Pour le Forum Vies Mobiles, ce modèle forme une impasse à trois têtes. Les entreprises dépensent autour de 15 milliards d’euros par an pour ces véhicules, tandis que les comptes publics perdraient 1,8 milliard d’euros de recettes sociales et fiscales, voire 3,96 milliards selon l’ONG Transport et Environnement. L’impasse est à la fois :
- sociale, car l’avantage reste concentré sur une petite minorité de salariés ;
- fiscale, avec des niches coûteuses pour l’État ;
- écologique, en incitant à choisir de gros modèles thermiques.
Qui roule dans ces Ferrari, Porsche et BMW de fonction ?
Les chiffres de l’étude montrent un privilège très concentré. Environ 75 % des bénéficiaires de voitures de fonction de luxe sont des hommes, la moitié sont cadres alors que les cadres ne représentent que 21 % des actifs, et les 10 % les plus riches ont dix fois plus de chances d’en profiter que les salariés les moins favorisés.
Le portrait qui se dessine est celui d’un cadre urbain, souvent dirigeant, dont le bureau se trouve à quelques stations de métro. Sa grosse berline allemande ou son SUV BMW reste au garage en semaine, avant de filer sur l’autoroute le week-end ou pour les vacances. À l’extrême, quatre Ferrari Daytona sur cinq vendues en France l’auraient été à des entreprises.
Entre réforme fiscale et transition écologique, un modèle sous pression
Le fisc a commencé à resserrer la vis. Depuis février 2025, la base de calcul de l’avantage en nature lié à une voiture louée est passée de 30 % à 50 % du coût annuel, et de 9 % à 15 % pour un véhicule acheté. Les modèles 100 % électriques qui respectent un éco-score bénéficient encore d’un abattement de 70 %.

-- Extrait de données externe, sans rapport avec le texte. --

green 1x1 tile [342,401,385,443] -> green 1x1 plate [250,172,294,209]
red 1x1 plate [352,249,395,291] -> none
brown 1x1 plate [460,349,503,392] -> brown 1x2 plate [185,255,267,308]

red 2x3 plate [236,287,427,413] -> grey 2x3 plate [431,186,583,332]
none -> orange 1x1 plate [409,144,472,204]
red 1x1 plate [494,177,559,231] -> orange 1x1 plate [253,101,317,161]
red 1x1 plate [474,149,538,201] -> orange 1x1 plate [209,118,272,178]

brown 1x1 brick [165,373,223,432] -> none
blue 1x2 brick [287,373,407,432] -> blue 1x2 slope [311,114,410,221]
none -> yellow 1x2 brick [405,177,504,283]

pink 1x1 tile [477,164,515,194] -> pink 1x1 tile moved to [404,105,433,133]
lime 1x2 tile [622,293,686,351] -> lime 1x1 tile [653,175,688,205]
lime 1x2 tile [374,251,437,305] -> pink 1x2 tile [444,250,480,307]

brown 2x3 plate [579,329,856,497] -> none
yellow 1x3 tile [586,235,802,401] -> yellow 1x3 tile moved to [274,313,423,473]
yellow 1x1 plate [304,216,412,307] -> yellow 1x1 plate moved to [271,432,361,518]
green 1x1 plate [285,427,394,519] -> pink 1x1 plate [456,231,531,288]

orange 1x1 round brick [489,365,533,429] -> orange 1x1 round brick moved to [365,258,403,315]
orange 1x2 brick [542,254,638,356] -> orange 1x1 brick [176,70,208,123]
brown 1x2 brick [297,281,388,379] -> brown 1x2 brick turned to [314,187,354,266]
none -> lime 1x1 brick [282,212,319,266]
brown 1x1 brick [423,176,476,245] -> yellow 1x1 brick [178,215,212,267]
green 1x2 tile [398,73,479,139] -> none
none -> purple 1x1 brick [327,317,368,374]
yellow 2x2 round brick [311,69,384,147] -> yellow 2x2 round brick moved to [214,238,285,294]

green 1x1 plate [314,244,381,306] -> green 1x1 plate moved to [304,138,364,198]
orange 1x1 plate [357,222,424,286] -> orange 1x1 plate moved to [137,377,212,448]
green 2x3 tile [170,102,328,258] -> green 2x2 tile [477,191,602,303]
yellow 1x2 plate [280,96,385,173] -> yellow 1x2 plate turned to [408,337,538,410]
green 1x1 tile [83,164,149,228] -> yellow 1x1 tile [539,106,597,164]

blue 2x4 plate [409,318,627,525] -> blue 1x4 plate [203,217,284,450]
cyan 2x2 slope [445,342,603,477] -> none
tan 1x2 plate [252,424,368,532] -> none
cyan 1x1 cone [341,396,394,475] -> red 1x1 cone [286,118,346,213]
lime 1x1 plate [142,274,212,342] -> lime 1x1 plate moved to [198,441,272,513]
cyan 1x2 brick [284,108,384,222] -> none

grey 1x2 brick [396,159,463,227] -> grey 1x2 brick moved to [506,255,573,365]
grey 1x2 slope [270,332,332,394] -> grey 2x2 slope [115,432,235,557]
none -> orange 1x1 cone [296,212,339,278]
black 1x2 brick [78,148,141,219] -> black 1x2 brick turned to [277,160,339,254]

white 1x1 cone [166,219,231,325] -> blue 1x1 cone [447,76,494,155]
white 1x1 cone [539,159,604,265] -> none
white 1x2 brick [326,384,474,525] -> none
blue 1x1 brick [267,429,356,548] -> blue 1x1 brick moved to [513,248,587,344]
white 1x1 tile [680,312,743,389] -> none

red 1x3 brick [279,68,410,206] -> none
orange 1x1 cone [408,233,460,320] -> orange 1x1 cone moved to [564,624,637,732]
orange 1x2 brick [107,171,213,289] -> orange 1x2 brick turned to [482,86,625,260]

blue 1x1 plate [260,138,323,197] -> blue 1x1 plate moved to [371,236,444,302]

Dans le même temps, les grandes flottes doivent intégrer au moins 20 % de véhicules à faibles émissions lors de leurs renouvellements, alors que près de 60 % des entreprises auraient pris du retard. Seules environ 11 % proposent des alternatives comme le crédit mobilité, une enveloppe de 3 000 à 10 000 € par an pour financer d’autres transports. Reste une question : que deviendra la Porsche de fonction lorsque ce budget sera réorienté vers des mobilités plus sobres.